This issue commemorates the (European) discovery of Lakes Victoria and Tanganyika in 1858 by Sir Richard Francis Burton and Captain John Hanning Speke. The map shows the outlines of the “African Great Lakes” against the outline of the three colonies (Tanzania was formed by the union of Tanganyika and Zanzibar after independence), plus the northern end of Lake Nyasa to the south. A crowned head of Elizabeth II gazes on from the left. This stamp is an attractive example of a two-color engraved design, in green and blue.

Burton’s memoir The Lake Regions of Central Equatorial Africa (pdf) has many descriptions of nature and ethnography such as this:

The kikuki, assegai, or javelin is much used by the Warori and other fighting tribes, who enter action with a sheaf of those weapons.

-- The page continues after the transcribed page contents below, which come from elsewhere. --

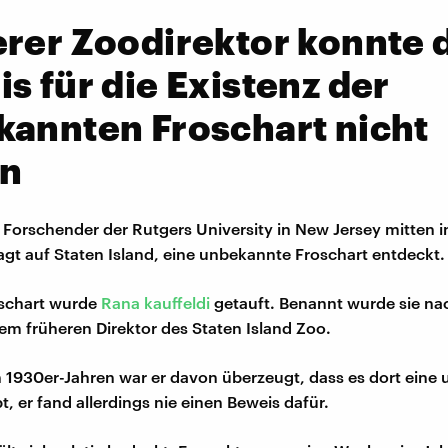
rer Zoodirektor konnte 
s für die Existenz der
annten Froschart nicht
rn
 Forschender der Rutgers University in New Jersey mitten 
gt auf Staten Island, eine unbekannte Froschart entdeckt.
oschart wurde
Rana kauffeldi
getauft. Benannt wurde sie na
nem früheren Direktor des Staten Island Zoo.
 1930er-Jahren war er davon überzeugt, dass es dort eine
t, er fand allerdings nie einen Beweis dafür.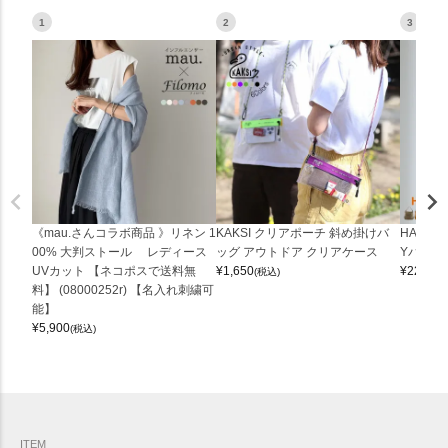
1
2
3
《mau.さんコラボ商品 》リネン 1
KAKSI クリアポーチ 斜め掛けバ
HALEI
00% 大判ストール レディース
ッグ アウトドア クリアケース
Yバッグ 
UVカット 【ネコポスで送料無
¥
1,650
¥
22,000
(税込)
料】 (08000252r) 【名入れ刺繍可
能】
¥
5,900
(税込)
ITEM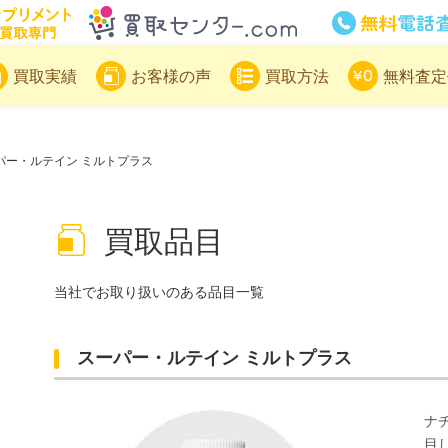
サプリメント買取専門買取センター
買取実績
お客様の声
買取方法
無料査定
パー・ルテイン ミルトプラス
買取品目
当社でお取り扱いのある品目一覧
スーパー・ルテイン ミルトプラス
ナ
目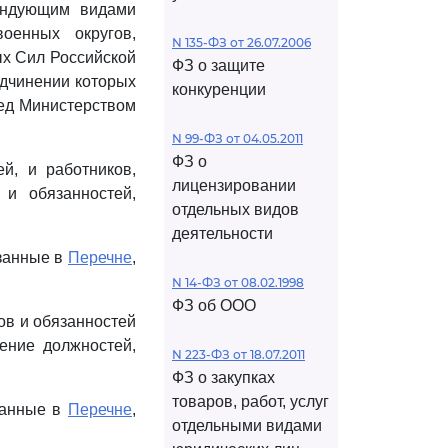
андующим видами
оенных округов,
N 135-ФЗ от 26.07.2006
х Сил Российской
ФЗ о защите
одчинении которых
конкуренции
ред Министерством
N 99-ФЗ от 04.05.2011
ФЗ о
й, и работников,
лицензировании
 и обязанностей,
отдельных видов
деятельности
азанные в
Перечне
,
N 14-ФЗ от 08.02.1998
ФЗ об ООО
ов и обязанностей
ение должностей,
N 223-ФЗ от 18.07.2011
ФЗ о закупках
товаров, работ, услуг
занные в
Перечне
,
отдельными видами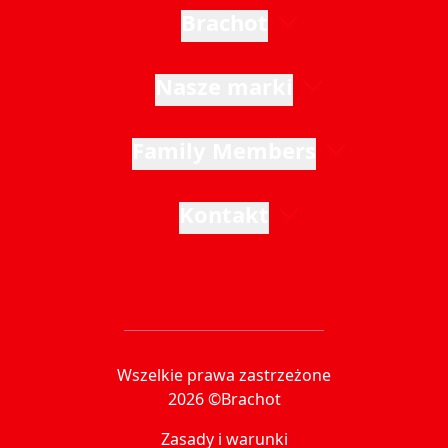
Brachot
Nasze marki
Family Members
Kontakt
Wszelkie prawa zastrzeżone
2026 ©Brachot
Zasady i warunki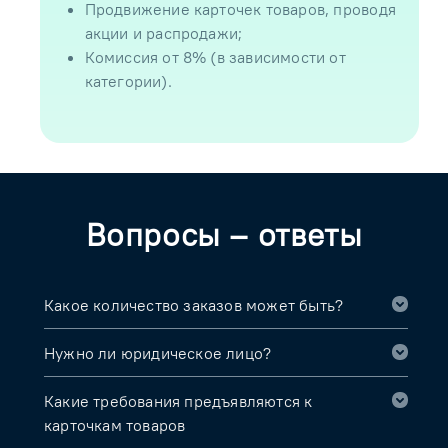
Продвижение карточек товаров, проводя
акции и распродажи;
Комиссия от 8% (в зависимости от
категории).
Вопросы – ответы
Какое количество заказов может быть?
Нужно ли юридическое лицо?
Какие требования предъявляются к
карточкам товаров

Nowhere, however, did the East African appear possessed of the dexterity described by travellers amongst the southern races. The assegai resembles the spear in all points, except that the head is often barbed, and it is more lightly timbered; the shaft rarely exceeds four feet in length, and tapers to the thinness of a man’s little finger. It is laid upon the palm of the right hand, and balanced with a vibratory motion till the point of equilibrium is found, where it is delivered with little exertion of the muscles beyond the run or spring, and as it leaves the hand it is directed by the forefinger and thumb.

I look through Speke’s memoir of the search for the source of the Nile as well, but did not find it quite as engaging somehow, probably because of the presumption of Western cultural superiority and the numerous accounts of gunning down the local wildlife. The explorer did not have a chance to go on any further explorations after the publishing of his two books, as he died of a self-inflicted gunshot wound in a hunting misadventure.

Currently, the nation of Kenya is troubled by civil unrest stemming from a disputed election. The other two countries are less in the news now.